Produce an exact copy of all the records.

— START OF Raw data —

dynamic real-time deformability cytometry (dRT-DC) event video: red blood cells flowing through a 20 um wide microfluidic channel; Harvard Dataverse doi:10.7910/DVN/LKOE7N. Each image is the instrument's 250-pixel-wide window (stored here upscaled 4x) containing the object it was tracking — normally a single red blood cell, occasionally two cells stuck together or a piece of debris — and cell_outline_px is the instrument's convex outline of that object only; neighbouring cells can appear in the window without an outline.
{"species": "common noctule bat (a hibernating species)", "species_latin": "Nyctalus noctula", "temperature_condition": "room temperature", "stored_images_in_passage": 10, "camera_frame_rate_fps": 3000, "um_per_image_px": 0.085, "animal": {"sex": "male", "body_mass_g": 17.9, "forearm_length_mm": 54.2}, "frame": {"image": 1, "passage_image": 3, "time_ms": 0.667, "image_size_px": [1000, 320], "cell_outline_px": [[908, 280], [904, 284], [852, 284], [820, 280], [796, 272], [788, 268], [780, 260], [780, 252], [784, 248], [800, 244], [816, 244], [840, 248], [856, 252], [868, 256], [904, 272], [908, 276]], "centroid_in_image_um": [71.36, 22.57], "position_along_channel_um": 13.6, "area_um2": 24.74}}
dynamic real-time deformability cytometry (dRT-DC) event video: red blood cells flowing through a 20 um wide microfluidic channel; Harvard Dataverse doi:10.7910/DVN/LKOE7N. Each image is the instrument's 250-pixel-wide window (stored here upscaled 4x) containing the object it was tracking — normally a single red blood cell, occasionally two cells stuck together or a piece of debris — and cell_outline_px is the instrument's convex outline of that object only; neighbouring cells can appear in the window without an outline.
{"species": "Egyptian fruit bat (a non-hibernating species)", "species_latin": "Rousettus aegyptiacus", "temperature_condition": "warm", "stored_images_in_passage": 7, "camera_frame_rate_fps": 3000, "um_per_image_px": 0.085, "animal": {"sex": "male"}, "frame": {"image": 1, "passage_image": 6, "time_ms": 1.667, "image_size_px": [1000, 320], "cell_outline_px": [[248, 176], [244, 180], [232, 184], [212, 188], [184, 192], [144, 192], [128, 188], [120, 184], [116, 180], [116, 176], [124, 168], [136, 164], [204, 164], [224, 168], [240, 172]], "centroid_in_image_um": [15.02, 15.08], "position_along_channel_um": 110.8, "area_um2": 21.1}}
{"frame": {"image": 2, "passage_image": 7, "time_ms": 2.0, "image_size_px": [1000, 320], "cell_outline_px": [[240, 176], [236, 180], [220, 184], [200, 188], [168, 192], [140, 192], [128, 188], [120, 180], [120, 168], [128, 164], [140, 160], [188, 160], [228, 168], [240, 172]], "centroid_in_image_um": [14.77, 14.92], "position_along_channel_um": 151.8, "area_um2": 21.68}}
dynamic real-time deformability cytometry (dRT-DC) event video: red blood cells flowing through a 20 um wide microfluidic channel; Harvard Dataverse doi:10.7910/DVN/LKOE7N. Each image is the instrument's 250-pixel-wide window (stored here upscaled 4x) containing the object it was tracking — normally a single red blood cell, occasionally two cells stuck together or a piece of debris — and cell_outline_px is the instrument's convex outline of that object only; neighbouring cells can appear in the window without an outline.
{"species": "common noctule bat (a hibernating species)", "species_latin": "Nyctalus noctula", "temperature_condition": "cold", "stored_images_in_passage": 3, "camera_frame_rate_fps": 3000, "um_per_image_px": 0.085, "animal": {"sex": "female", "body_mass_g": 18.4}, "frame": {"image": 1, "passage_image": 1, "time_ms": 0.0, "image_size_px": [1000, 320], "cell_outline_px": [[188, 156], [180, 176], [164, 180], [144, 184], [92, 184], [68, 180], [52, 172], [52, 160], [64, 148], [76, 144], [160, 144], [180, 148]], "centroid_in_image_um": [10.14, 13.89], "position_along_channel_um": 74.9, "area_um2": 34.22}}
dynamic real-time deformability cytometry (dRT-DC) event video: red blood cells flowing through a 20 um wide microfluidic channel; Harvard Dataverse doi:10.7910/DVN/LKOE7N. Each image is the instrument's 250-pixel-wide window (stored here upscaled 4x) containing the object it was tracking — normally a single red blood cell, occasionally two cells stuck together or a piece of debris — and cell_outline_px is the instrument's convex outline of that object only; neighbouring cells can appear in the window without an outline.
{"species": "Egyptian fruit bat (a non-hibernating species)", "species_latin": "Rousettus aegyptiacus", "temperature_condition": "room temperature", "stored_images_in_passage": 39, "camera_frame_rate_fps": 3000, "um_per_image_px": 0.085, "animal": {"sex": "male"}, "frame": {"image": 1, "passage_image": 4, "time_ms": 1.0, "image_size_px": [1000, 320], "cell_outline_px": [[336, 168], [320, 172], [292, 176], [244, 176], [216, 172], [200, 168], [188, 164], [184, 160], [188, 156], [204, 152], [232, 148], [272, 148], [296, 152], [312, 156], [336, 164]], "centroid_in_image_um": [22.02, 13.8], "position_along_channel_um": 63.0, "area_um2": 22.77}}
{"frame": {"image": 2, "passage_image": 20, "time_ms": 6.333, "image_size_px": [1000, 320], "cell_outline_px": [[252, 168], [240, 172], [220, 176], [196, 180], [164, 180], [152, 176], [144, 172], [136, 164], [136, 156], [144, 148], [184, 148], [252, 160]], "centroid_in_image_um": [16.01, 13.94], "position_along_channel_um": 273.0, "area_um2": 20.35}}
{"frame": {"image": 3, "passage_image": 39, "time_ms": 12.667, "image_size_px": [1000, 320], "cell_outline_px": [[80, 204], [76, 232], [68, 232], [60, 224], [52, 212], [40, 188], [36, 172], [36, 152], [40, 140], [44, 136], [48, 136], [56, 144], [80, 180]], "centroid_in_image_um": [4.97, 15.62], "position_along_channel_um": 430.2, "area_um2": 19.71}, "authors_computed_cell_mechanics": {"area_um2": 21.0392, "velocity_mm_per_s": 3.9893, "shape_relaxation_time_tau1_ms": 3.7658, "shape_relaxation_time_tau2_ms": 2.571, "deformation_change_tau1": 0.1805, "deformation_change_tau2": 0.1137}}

— END OF Raw data —

> **Exercise output**:
dynamic real-time deformability cytometry (dRT-DC) event video: red blood cells flowing through a 20 um wide microfluidic channel; Harvard Dataverse doi:10.7910/DVN/LKOE7N. Each image is the instrument's 250-pixel-wide window (stored here upscaled 4x) containing the object it was tracking — normally a single red blood cell, occasionally two cells stuck together or a piece of debris — and cell_outline_px is the instrument's convex outline of that object only; neighbouring cells can appear in the window without an outline.
{"species": "common noctule bat (a hibernating species)", "species_latin": "Nyctalus noctula", "temperature_condition": "room temperature", "stored_images_in_passage": 10, "camera_frame_rate_fps": 3000, "um_per_image_px": 0.085, "animal": {"sex": "male", "body_mass_g": 17.9, "forearm_length_mm": 54.2}, "frame": {"image": 1, "passage_image": 3, "time_ms": 0.667, "image_size_px": [1000, 320], "cell_outline_px": [[908, 280], [904, 284], [852, 284], [820, 280], [796, 272], [788, 268], [780, 260], [780, 252], [784, 248], [800, 244], [816, 244], [840, 248], [856, 252], [868, 256], [904, 272], [908, 276]], "centroid_in_image_um": [71.36, 22.57], "position_along_channel_um": 13.6, "area_um2": 24.74}}
dynamic real-time deformability cytometry (dRT-DC) event video: red blood cells flowing through a 20 um wide microfluidic channel; Harvard Dataverse doi:10.7910/DVN/LKOE7N. Each image is the instrument's 250-pixel-wide window (stored here upscaled 4x) containing the object it was tracking — normally a single red blood cell, occasionally two cells stuck together or a piece of debris — and cell_outline_px is the instrument's convex outline of that object only; neighbouring cells can appear in the window without an outline.
{"species": "Egyptian fruit bat (a non-hibernating species)", "species_latin": "Rousettus aegyptiacus", "temperature_condition": "warm", "stored_images_in_passage": 7, "camera_frame_rate_fps": 3000, "um_per_image_px": 0.085, "animal": {"sex": "male"}, "frame": {"image": 1, "passage_image": 6, "time_ms": 1.667, "image_size_px": [1000, 320], "cell_outline_px": [[248, 176], [244, 180], [232, 184], [212, 188], [184, 192], [144, 192], [128, 188], [120, 184], [116, 180], [116, 176], [124, 168], [136, 164], [204, 164], [224, 168], [240, 172]], "centroid_in_image_um": [15.02, 15.08], "position_along_channel_um": 110.8, "area_um2": 21.1}}
{"frame": {"image": 2, "passage_image": 7, "time_ms": 2.0, "image_size_px": [1000, 320], "cell_outline_px": [[240, 176], [236, 180], [220, 184], [200, 188], [168, 192], [140, 192], [128, 188], [120, 180], [120, 168], [128, 164], [140, 160], [188, 160], [228, 168], [240, 172]], "centroid_in_image_um": [14.77, 14.92], "position_along_channel_um": 151.8, "area_um2": 21.68}}
dynamic real-time deformability cytometry (dRT-DC) event video: red blood cells flowing through a 20 um wide microfluidic channel; Harvard Dataverse doi:10.7910/DVN/LKOE7N. Each image is the instrument's 250-pixel-wide window (stored here upscaled 4x) containing the object it was tracking — normally a single red blood cell, occasionally two cells stuck together or a piece of debris — and cell_outline_px is the instrument's convex outline of that object only; neighbouring cells can appear in the window without an outline.
{"species": "common noctule bat (a hibernating species)", "species_latin": "Nyctalus noctula", "temperature_condition": "cold", "stored_images_in_passage": 3, "camera_frame_rate_fps": 3000, "um_per_image_px": 0.085, "animal": {"sex": "female", "body_mass_g": 18.4}, "frame": {"image": 1, "passage_image": 1, "time_ms": 0.0, "image_size_px": [1000, 320], "cell_outline_px": [[188, 156], [180, 176], [164, 180], [144, 184], [92, 184], [68, 180], [52, 172], [52, 160], [64, 148], [76, 144], [160, 144], [180, 148]], "centroid_in_image_um": [10.14, 13.89], "position_along_channel_um": 74.9, "area_um2": 34.22}}
dynamic real-time deformability cytometry (dRT-DC) event video: red blood cells flowing through a 20 um wide microfluidic channel; Harvard Dataverse doi:10.7910/DVN/LKOE7N. Each image is the instrument's 250-pixel-wide window (stored here upscaled 4x) containing the object it was tracking — normally a single red blood cell, occasionally two cells stuck together or a piece of debris — and cell_outline_px is the instrument's convex outline of that object only; neighbouring cells can appear in the window without an outline.
{"species": "Egyptian fruit bat (a non-hibernating species)", "species_latin": "Rousettus aegyptiacus", "temperature_condition": "room temperature", "stored_images_in_passage": 39, "camera_frame_rate_fps": 3000, "um_per_image_px": 0.085, "animal": {"sex": "male"}, "frame": {"image": 1, "passage_image": 4, "time_ms": 1.0, "image_size_px": [1000, 320], "cell_outline_px": [[336, 168], [320, 172], [292, 176], [244, 176], [216, 172], [200, 168], [188, 164], [184, 160], [188, 156], [204, 152], [232, 148], [272, 148], [296, 152], [312, 156], [336, 164]], "centroid_in_image_um": [22.02, 13.8], "position_along_channel_um": 63.0, "area_um2": 22.77}}
{"frame": {"image": 2, "passage_image": 20, "time_ms": 6.333, "image_size_px": [1000, 320], "cell_outline_px": [[252, 168], [240, 172], [220, 176], [196, 180], [164, 180], [152, 176], [144, 172], [136, 164], [136, 156], [144, 148], [184, 148], [252, 160]], "centroid_in_image_um": [16.01, 13.94], "position_along_channel_um": 273.0, "area_um2": 20.35}}
{"frame": {"image": 3, "passage_image": 39, "time_ms": 12.667, "image_size_px": [1000, 320], "cell_outline_px": [[80, 204], [76, 232], [68, 232], [60, 224], [52, 212], [40, 188], [36, 172], [36, 152], [40, 140], [44, 136], [48, 136], [56, 144], [80, 180]], "centroid_in_image_um": [4.97, 15.62], "position_along_channel_um": 430.2, "area_um2": 19.71}, "authors_computed_cell_mechanics": {"area_um2": 21.0392, "velocity_mm_per_s": 3.9893, "shape_relaxation_time_tau1_ms": 3.7658, "shape_relaxation_time_tau2_ms": 2.571, "deformation_change_tau1": 0.1805, "deformation_change_tau2": 0.1137}}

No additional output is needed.